Python’s statsmodels
has zero-inflated count model methods, but they cannot deal with panel/clustered data. However, we can fit generalized linear mixed effects models in a Bayesian framework using statsmodels
. Initially, let’s try a model with random intercepts only:
# Bayesian poisson mixed effects model with random intercepts for states
formula = "cases_count_pos ~ week_of_year + percent_age65over + percent_female + percent_black"
po_bay_panel1 = PoissonBayesMixedGLM.from_formula(formula, {'state': '0 + C(state)'}, US_cases_long_demogr_week)
po_bay_panel1_results = po_bay_panel1.fit_map()
print(po_bay_panel1_results.summary())
## Poisson Mixed GLM Results
## ================================================================
## Type Post. Mean Post. SD SD SD (LB) SD (UB)
## ----------------------------------------------------------------
## Intercept M -0.2003 1.8278
## week_of_year M 0.0674 0.0000
## percent_age65over M -0.1853 0.0845
## percent_female M 0.1826 0.0489
## percent_black M 0.0090 0.0159
## state V 0.0925 0.0985 1.097 0.901 1.336
## ================================================================
## Parameter types are mean structure (M) and variance structure
## (V)
## Variance parameters are modeled as log standard deviations
We can also add random slopes for time to allow for different trajectories of case rates across states:
# Bayesian poisson mixed effects model with independent random intercepts and slopes
formula = "cases_count_pos ~ week_of_year + percent_age65over + percent_female + percent_black"
po_bay_panel2 = PoissonBayesMixedGLM.from_formula(formula, {'state': '0 + C(state)', "week_of_year": '0 + C(week_of_year)'}, US_cases_long_demogr_week)
po_bay_panel2_results = po_bay_panel2.fit_map()
print(po_bay_panel2_results.summary())
## Poisson Mixed GLM Results
## ================================================================
## Type Post. Mean Post. SD SD SD (LB) SD (UB)

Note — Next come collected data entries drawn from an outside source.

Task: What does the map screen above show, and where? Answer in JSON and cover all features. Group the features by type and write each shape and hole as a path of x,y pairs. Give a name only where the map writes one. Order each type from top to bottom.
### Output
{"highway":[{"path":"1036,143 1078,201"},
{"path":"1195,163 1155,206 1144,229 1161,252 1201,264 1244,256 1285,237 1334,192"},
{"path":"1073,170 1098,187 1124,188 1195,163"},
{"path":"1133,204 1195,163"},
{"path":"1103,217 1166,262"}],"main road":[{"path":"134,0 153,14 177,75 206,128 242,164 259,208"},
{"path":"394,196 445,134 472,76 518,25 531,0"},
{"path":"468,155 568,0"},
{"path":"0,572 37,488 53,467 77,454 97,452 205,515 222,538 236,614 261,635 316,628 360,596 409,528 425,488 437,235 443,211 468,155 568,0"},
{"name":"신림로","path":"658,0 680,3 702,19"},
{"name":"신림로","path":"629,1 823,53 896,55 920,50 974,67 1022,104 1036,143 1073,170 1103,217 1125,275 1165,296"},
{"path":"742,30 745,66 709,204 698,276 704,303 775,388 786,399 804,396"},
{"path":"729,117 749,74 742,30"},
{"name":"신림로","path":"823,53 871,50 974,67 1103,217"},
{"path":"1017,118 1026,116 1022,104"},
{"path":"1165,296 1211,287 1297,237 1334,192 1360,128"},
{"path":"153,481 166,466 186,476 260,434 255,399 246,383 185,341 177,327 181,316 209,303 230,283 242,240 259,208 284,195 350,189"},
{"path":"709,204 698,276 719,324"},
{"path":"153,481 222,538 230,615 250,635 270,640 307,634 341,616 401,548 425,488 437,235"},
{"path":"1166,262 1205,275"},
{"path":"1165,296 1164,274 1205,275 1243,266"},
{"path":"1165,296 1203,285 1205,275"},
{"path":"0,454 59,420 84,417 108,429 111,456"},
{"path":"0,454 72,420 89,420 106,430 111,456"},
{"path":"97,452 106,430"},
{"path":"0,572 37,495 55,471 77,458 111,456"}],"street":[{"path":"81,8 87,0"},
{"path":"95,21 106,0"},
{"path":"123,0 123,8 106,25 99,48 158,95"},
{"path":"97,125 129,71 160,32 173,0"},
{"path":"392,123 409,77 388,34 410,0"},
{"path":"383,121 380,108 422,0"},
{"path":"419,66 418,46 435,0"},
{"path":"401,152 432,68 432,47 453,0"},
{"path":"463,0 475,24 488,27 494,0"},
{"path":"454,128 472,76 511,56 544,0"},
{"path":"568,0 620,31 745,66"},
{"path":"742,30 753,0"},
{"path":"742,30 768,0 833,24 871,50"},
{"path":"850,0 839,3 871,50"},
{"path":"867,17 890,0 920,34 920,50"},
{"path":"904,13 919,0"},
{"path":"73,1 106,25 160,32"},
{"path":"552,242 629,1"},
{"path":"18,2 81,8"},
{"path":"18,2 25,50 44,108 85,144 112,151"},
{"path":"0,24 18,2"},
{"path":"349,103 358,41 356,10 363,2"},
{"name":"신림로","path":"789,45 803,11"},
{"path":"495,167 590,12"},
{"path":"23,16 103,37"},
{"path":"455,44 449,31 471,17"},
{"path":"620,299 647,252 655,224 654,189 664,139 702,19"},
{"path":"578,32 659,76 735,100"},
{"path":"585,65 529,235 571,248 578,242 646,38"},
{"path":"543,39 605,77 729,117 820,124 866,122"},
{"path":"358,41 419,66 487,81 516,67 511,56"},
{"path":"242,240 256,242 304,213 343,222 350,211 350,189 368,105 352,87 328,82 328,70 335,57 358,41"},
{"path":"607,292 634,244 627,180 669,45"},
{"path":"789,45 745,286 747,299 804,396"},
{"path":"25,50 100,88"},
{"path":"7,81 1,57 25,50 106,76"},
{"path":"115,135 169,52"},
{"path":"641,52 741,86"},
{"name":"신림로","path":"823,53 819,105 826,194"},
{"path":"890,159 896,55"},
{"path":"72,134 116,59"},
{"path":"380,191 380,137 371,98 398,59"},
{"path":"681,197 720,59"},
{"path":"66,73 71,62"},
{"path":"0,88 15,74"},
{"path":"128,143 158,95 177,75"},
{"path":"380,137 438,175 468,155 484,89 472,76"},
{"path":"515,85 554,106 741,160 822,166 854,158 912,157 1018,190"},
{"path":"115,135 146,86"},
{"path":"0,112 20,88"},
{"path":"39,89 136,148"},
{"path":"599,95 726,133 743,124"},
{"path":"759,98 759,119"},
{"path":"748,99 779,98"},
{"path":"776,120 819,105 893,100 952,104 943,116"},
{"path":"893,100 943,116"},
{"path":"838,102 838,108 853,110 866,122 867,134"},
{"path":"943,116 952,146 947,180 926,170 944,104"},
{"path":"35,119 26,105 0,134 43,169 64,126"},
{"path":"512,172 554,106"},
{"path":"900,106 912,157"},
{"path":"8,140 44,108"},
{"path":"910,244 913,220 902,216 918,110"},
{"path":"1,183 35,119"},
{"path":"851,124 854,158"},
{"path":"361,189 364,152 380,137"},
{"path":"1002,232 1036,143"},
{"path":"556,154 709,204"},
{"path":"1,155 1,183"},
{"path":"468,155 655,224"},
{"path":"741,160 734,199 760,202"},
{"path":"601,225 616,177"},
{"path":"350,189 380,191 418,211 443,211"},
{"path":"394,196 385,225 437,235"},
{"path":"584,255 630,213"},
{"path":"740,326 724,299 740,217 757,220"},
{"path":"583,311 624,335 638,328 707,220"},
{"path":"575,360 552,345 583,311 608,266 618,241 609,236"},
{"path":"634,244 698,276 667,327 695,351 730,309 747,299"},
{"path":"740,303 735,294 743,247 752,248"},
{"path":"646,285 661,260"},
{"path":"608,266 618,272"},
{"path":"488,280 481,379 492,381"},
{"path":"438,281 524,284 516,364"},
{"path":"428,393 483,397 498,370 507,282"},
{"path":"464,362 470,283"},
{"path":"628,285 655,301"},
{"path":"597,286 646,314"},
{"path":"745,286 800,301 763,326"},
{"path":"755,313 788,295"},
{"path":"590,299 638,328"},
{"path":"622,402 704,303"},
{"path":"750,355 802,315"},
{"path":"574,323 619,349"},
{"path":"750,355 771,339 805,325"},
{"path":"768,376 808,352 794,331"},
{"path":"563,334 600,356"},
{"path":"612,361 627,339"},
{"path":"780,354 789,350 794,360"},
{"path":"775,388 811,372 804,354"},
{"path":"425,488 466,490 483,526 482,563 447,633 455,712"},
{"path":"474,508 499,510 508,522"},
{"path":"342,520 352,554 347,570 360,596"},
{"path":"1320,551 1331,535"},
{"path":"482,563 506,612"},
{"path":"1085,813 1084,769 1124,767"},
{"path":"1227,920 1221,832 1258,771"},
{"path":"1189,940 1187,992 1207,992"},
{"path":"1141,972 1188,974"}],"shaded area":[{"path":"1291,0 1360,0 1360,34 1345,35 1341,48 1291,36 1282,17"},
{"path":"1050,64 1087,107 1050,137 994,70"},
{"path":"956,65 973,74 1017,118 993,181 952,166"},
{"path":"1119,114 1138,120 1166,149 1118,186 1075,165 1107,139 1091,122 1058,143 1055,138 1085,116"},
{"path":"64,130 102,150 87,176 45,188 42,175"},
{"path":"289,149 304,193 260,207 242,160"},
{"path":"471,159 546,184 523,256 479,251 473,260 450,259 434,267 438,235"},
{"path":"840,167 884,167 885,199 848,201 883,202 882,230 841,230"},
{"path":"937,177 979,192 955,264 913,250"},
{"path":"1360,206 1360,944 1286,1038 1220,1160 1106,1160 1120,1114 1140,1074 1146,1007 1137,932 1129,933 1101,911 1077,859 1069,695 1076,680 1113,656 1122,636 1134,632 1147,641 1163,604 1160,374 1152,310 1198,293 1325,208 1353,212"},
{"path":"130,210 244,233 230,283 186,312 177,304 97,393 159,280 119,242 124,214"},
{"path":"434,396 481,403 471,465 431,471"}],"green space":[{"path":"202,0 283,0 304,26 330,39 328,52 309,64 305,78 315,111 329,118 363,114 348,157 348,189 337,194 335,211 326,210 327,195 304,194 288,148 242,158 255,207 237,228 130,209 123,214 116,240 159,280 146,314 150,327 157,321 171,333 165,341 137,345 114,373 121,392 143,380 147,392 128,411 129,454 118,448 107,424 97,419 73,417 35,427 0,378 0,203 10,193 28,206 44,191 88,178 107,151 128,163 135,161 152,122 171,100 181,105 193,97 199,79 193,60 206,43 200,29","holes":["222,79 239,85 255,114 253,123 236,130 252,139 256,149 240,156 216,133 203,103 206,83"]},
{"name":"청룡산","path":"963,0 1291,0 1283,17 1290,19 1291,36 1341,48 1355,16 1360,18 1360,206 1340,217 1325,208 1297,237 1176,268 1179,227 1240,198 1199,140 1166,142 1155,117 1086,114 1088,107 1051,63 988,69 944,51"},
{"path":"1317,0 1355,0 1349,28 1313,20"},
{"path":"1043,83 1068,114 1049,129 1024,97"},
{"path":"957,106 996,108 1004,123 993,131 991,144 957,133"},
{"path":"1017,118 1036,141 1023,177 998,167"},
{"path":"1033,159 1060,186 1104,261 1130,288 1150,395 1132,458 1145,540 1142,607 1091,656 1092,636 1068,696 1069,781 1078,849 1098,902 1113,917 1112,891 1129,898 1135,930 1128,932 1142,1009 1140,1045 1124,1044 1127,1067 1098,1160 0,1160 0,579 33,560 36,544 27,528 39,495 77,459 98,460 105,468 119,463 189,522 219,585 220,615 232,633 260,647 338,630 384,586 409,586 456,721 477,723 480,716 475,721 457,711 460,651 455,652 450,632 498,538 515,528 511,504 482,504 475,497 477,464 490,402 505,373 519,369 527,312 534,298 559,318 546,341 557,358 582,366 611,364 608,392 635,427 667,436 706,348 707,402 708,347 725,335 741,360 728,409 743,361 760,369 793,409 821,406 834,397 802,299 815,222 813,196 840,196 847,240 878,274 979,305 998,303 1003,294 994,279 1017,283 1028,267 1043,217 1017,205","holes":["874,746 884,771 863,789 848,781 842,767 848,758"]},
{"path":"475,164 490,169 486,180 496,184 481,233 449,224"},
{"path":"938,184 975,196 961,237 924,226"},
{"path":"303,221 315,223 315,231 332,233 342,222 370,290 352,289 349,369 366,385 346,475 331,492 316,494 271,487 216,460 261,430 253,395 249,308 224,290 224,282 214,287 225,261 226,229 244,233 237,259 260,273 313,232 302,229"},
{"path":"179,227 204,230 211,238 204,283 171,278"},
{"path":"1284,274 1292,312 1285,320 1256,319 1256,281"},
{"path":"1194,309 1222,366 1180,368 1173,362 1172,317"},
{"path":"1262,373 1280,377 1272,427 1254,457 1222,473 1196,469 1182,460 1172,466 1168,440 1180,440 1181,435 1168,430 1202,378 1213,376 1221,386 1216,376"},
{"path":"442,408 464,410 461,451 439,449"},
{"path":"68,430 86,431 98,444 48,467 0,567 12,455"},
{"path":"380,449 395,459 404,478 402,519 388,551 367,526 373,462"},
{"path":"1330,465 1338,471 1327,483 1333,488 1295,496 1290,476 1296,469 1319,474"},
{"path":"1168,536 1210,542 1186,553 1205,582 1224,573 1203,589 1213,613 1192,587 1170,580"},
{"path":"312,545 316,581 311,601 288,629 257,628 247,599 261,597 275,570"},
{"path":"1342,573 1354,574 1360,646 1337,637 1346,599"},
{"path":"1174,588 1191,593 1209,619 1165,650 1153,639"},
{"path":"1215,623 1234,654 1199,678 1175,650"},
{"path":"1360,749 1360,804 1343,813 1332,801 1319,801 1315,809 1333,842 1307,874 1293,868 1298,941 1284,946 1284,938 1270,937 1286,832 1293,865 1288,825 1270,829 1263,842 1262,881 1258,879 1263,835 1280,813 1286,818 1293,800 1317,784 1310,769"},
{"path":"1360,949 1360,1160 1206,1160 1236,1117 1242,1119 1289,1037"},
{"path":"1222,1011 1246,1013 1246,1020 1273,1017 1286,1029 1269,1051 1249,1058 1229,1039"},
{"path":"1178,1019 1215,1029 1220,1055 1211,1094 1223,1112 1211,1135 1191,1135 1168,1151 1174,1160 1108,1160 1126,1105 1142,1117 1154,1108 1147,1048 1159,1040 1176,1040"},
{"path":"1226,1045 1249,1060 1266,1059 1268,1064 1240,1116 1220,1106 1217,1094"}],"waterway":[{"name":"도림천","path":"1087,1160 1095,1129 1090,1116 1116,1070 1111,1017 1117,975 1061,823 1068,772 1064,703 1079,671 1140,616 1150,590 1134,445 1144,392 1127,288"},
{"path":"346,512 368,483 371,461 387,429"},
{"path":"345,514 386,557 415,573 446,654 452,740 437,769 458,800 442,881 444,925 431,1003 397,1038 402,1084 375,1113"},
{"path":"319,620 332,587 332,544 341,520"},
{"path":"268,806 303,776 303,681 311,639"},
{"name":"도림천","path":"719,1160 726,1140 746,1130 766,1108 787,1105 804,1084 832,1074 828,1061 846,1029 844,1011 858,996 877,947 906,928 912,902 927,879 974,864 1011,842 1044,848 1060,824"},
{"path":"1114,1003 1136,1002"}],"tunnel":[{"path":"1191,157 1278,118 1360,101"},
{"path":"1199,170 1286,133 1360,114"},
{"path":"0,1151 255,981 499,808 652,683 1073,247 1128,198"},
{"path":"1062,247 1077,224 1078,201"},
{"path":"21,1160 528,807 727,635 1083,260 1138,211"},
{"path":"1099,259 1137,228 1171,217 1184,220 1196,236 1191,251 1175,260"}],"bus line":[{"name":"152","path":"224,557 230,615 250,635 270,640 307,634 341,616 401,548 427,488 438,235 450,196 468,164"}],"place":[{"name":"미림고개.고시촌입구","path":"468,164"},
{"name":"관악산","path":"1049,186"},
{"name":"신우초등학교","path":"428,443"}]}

## ----------------------------------------------------------------
## Intercept M -0.2772 1.9768
## week_of_year M 0.2134 0.0280
## percent_age65over M -0.1699 0.0851
## percent_female M 0.0765 0.0551
## percent_black M 0.0158 0.0162
## state V 0.0984 0.0985 1.103 0.906 1.344
## week_of_year V 0.8998 0.1059 2.459 1.990 3.039
## ================================================================
## Parameter types are mean structure (M) and variance structure
## (V)
## Variance parameters are modeled as log standard deviations
These models approximate the posterior distribution using variational inference, rather than sampling from it using Markov chain Monte Carlo, so unfortunately we can’t visualize parameter distributions. But, it seems safe to say that there is some variation among states in case rate trajectories over time.
So far, we’ve only been modeling a linear trend for time. From our visualizations we know that this is unrealistic. How could we incorporate non-linear time elements in the model (e.g., splines, polynomials)? In addition, we haven’t dealt with the issue of zero-inflation — what are our options? We could try to fit our model in two stages:
- a logistic model for the zero/non-zero component.
- a truncated count model (poisson or negative binomial) for the positive count component only.